§ Task requirements:
Word for word, copy the entire listing.
--- START ---
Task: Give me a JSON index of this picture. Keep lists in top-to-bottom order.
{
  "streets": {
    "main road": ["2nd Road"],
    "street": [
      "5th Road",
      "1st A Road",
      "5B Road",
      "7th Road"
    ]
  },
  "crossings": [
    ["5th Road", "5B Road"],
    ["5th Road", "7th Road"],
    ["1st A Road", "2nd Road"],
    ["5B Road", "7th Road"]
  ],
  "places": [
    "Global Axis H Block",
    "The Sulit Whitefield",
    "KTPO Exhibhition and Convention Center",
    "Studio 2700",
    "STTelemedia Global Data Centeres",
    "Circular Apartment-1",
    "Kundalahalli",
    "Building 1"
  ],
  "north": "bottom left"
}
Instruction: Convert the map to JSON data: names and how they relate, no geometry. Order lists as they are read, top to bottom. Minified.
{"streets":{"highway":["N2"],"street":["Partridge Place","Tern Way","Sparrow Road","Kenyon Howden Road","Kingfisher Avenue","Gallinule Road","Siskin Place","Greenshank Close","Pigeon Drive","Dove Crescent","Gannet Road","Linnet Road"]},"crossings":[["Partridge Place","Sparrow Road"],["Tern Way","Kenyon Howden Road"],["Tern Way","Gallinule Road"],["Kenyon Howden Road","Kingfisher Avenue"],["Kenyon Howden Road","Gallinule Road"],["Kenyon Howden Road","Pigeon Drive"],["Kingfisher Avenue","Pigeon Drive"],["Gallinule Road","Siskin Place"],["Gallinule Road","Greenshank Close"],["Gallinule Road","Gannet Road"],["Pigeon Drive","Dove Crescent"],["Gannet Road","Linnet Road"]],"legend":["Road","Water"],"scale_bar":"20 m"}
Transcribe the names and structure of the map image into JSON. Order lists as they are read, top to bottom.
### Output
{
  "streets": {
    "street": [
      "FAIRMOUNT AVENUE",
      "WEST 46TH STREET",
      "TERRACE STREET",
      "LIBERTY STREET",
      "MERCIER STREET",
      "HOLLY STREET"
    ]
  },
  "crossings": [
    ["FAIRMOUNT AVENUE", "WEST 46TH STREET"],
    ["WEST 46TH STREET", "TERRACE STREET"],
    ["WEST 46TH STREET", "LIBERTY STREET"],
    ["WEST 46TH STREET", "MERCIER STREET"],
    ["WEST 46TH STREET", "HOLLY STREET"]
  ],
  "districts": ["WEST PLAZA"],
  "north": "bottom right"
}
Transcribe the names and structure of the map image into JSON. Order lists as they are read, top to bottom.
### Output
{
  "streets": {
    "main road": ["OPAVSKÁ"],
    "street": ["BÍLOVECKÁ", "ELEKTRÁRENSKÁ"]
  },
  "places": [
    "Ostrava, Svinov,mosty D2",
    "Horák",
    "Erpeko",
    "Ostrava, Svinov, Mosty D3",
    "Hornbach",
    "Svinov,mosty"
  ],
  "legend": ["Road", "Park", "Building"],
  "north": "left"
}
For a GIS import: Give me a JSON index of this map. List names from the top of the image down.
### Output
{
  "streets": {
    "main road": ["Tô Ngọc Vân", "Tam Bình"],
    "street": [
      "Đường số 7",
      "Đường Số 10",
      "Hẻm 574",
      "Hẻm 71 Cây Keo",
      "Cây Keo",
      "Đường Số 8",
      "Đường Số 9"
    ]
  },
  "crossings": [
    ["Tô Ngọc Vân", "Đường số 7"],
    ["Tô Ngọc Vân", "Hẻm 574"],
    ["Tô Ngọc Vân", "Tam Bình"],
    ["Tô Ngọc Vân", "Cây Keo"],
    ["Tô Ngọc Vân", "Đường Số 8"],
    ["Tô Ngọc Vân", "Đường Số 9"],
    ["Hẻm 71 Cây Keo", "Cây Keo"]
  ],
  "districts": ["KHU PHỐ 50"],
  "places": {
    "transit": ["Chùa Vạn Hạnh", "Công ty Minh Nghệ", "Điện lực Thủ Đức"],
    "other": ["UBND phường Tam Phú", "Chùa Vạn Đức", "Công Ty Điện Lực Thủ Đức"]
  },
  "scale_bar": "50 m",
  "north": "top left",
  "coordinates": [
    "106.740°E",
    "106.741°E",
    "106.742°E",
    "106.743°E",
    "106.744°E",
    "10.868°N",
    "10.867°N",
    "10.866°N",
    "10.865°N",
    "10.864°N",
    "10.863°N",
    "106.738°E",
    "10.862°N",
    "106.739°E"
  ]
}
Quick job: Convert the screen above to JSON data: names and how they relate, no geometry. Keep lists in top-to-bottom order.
--- END ---
§ Answer to this task:
Task: Give me a JSON index of this picture. Keep lists in top-to-bottom order.
{
  "streets": {
    "main road": ["2nd Road"],
    "street": [
      "5th Road",
      "1st A Road",
      "5B Road",
      "7th Road"
    ]
  },
  "crossings": [
    ["5th Road", "5B Road"],
    ["5th Road", "7th Road"],
    ["1st A Road", "2nd Road"],
    ["5B Road", "7th Road"]
  ],
  "places": [
    "Global Axis H Block",
    "The Sulit Whitefield",
    "KTPO Exhibhition and Convention Center",
    "Studio 2700",
    "STTelemedia Global Data Centeres",
    "Circular Apartment-1",
    "Kundalahalli",
    "Building 1"
  ],
  "north": "bottom left"
}
Instruction: Convert the map to JSON data: names and how they relate, no geometry. Order lists as they are read, top to bottom. Minified.
{"streets":{"highway":["N2"],"street":["Partridge Place","Tern Way","Sparrow Road","Kenyon Howden Road","Kingfisher Avenue","Gallinule Road","Siskin Place","Greenshank Close","Pigeon Drive","Dove Crescent","Gannet Road","Linnet Road"]},"crossings":[["Partridge Place","Sparrow Road"],["Tern Way","Kenyon Howden Road"],["Tern Way","Gallinule Road"],["Kenyon Howden Road","Kingfisher Avenue"],["Kenyon Howden Road","Gallinule Road"],["Kenyon Howden Road","Pigeon Drive"],["Kingfisher Avenue","Pigeon Drive"],["Gallinule Road","Siskin Place"],["Gallinule Road","Greenshank Close"],["Gallinule Road","Gannet Road"],["Pigeon Drive","Dove Crescent"],["Gannet Road","Linnet Road"]],"legend":["Road","Water"],"scale_bar":"20 m"}
Transcribe the names and structure of the map image into JSON. Order lists as they are read, top to bottom.
### Output
{
  "streets": {
    "street": [
      "FAIRMOUNT AVENUE",
      "WEST 46TH STREET",
      "TERRACE STREET",
      "LIBERTY STREET",
      "MERCIER STREET",
      "HOLLY STREET"
    ]
  },
  "crossings": [
    ["FAIRMOUNT AVENUE", "WEST 46TH STREET"],
    ["WEST 46TH STREET", "TERRACE STREET"],
    ["WEST 46TH STREET", "LIBERTY STREET"],
    ["WEST 46TH STREET", "MERCIER STREET"],
    ["WEST 46TH STREET", "HOLLY STREET"]
  ],
  "districts": ["WEST PLAZA"],
  "north": "bottom right"
}
Transcribe the names and structure of the map image into JSON. Order lists as they are read, top to bottom.
### Output
{
  "streets": {
    "main road": ["OPAVSKÁ"],
    "street": ["BÍLOVECKÁ", "ELEKTRÁRENSKÁ"]
  },
  "places": [
    "Ostrava, Svinov,mosty D2",
    "Horák",
    "Erpeko",
    "Ostrava, Svinov, Mosty D3",
    "Hornbach",
    "Svinov,mosty"
  ],
  "legend": ["Road", "Park", "Building"],
  "north": "left"
}
For a GIS import: Give me a JSON index of this map. List names from the top of the image down.
### Output
{
  "streets": {
    "main road": ["Tô Ngọc Vân", "Tam Bình"],
    "street": [
      "Đường số 7",
      "Đường Số 10",
      "Hẻm 574",
      "Hẻm 71 Cây Keo",
      "Cây Keo",
      "Đường Số 8",
      "Đường Số 9"
    ]
  },
  "crossings": [
    ["Tô Ngọc Vân", "Đường số 7"],
    ["Tô Ngọc Vân", "Hẻm 574"],
    ["Tô Ngọc Vân", "Tam Bình"],
    ["Tô Ngọc Vân", "Cây Keo"],
    ["Tô Ngọc Vân", "Đường Số 8"],
    ["Tô Ngọc Vân", "Đường Số 9"],
    ["Hẻm 71 Cây Keo", "Cây Keo"]
  ],
  "districts": ["KHU PHỐ 50"],
  "places": {
    "transit": ["Chùa Vạn Hạnh", "Công ty Minh Nghệ", "Điện lực Thủ Đức"],
    "other": ["UBND phường Tam Phú", "Chùa Vạn Đức", "Công Ty Điện Lực Thủ Đức"]
  },
  "scale_bar": "50 m",
  "north": "top left",
  "coordinates": [
    "106.740°E",
    "106.741°E",
    "106.742°E",
    "106.743°E",
    "106.744°E",
    "10.868°N",
    "10.867°N",
    "10.866°N",
    "10.865°N",
    "10.864°N",
    "10.863°N",
    "106.738°E",
    "10.862°N",
    "106.739°E"
  ]
}
Quick job: Convert the screen above to JSON data: names and how they relate, no geometry. Keep lists in top-to-bottom order.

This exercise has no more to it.